I tried to change my email addy and got stuck in a cycle of confirming the new email. I never did get a notification, and meanwhile I couldn't post, like posts, or get back into my account. But tonight, all seems to be working again and the new email is listed in my profile even though I never received a verification email. Just curious what is going on?


----------



## Vol (Jul 5, 2009)

We are experiencing all kinds of software problems. Ownership is fully aware now and we will see if they choose to do anything about it. I sent them a link to another website where they talked about what a POS Haytalk is trying to navigate the advertisement bombardment. I hope it opened their eyes as they did acknowledge reading it. We were bought out a few years ago by a Canadian outfit that purchases websites so as to turn them into a advertising billboards. It has been all down hill on a sled since their acquirement of our website.

Regards, Mike


----------



## hillside hay (Feb 4, 2013)

I access hay talk on my mobile these days. Seems to cut out a lot of the problems I hear about.


----------



## carcajou (Jan 28, 2011)

I'm running adblock plus and lately when i go to haytalk on my computer i get a amazon prime ad pop up first. Maybe it's time for a new version of adblock.


----------



## swmnhay (Jun 13, 2008)

carcajou said:


> I'm running adblock plus and lately when i go to haytalk on my computer i get a amazon prime ad pop up first. Maybe it's time for a new version of adblock.

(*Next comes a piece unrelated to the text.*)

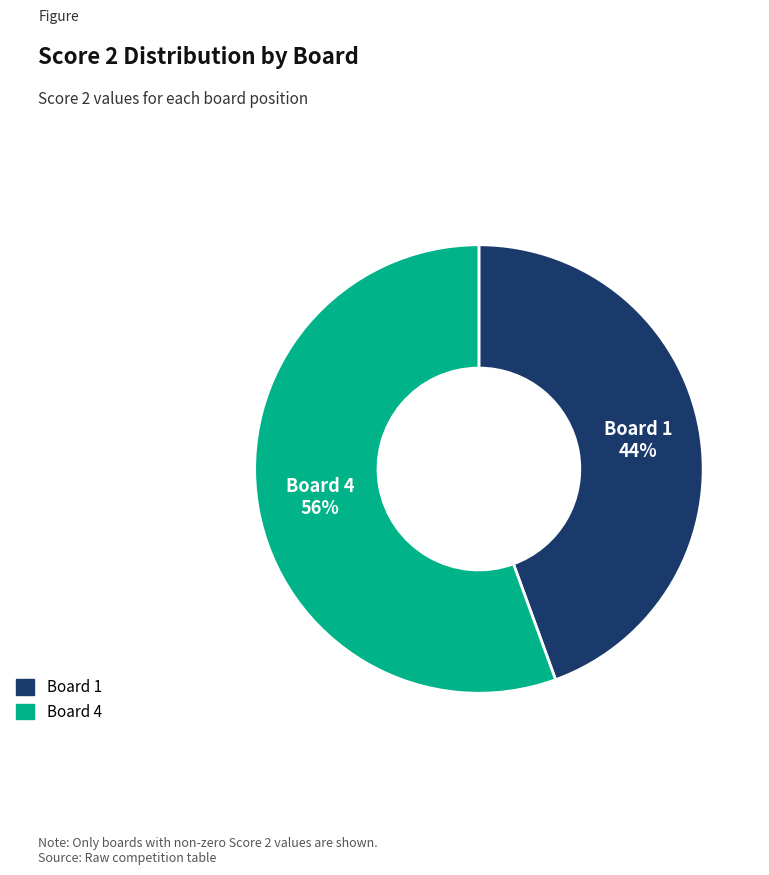

Which category has the biggest portion of the pie?

Board 4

I started getting that also the last couple days,annoying as hell.Have adblock also.


----------



## Aaroncboo (Sep 21, 2014)

I don't have ad block and I get the same ads... I already have a blender....i could use a new chair though lol


----------



## Vol (Jul 5, 2009)

swmnhay said:


> I started getting that also the last couple days,annoying as hell.Have adblock also.

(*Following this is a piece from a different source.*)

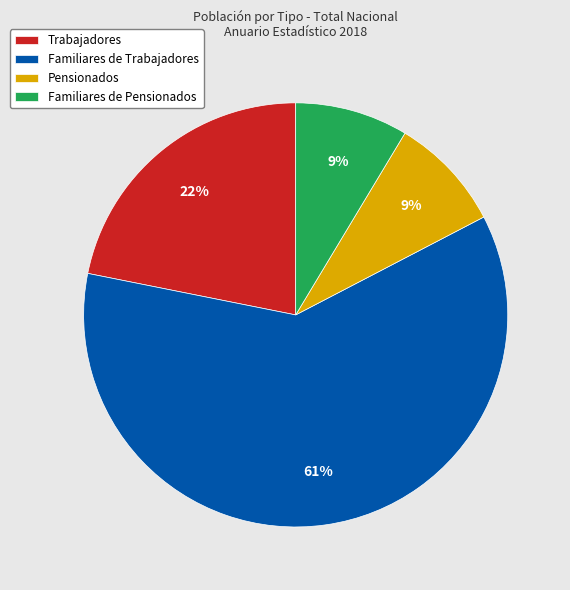

Count the number of slices in the pie.

4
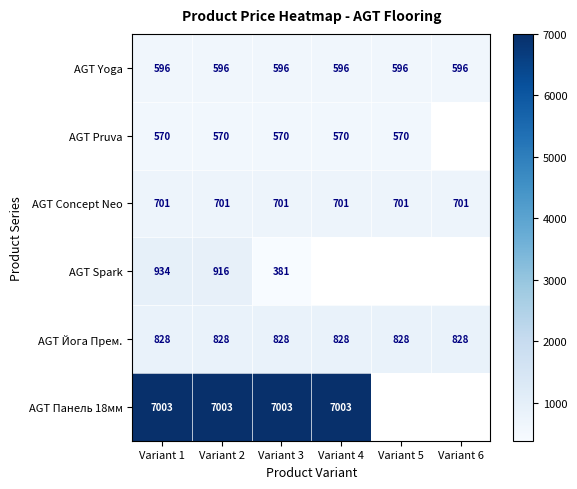

Is the value of AGT Concept Neo at Variant 3 greater than the value of AGT Spark at Variant 1?

No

Ditto, but I did not get the ad just now when I logged in.

Regards, Mike


----------



## somedevildawg (Jun 20, 2011)

My Adblock quit weeks ago.....just wouldn't load the page. Now without it, it's nearly impossible to navigate


----------



## slowzuki (Mar 8, 2011)

Getting multiple requests for some judb to store on my computer on every page I try to access now, plus the amazon prime day pop up. Irritating.


----------



## Wethay (Jul 17, 2015)

I too am getting irritated at the increased adds and the other glitches.


----------



## Tim/South (Dec 12, 2011)

carcajou said:


> I'm running adblock plus and lately when i go to haytalk on my computer i get a amazon prime ad pop up first. Maybe it's time for a new version of adblock.


I blocked the ad.


----------



## glasswrongsize (Sep 15, 2015)

Tim/South said:


> I blocked the ad.


Howdja do that Tim? Onliest option I see is to click on "Naw, I don't wanna save boatloads of wampum" or whatever it says.

Mark


----------



## Tim/South (Dec 12, 2011)

glasswrongsize said:


> Howdja do that Tim? Onliest option I see is to click on "Naw, I don't wanna save boatloads of wampum" or whatever it says.
> 
> Mark


Right mouse clicked, selected option to block ad.


----------



## Palmettokat (Jul 10, 2017)

Went to reset password today as one computer had lost it and failed to ever get email to change it. Tried several times. At least pw still saved and working on one computer.


----------



## Ranger518 (Aug 6, 2016)

Palmettokat said:


> Went to reset password today as one computer had lost it and failed to ever get email to change it. Tried several times. At least pw still saved and working on one computer.


. Yea I tried the same thing still no email had a friend try and join said it will send a email to confirm but he has never got it after several trys.


----------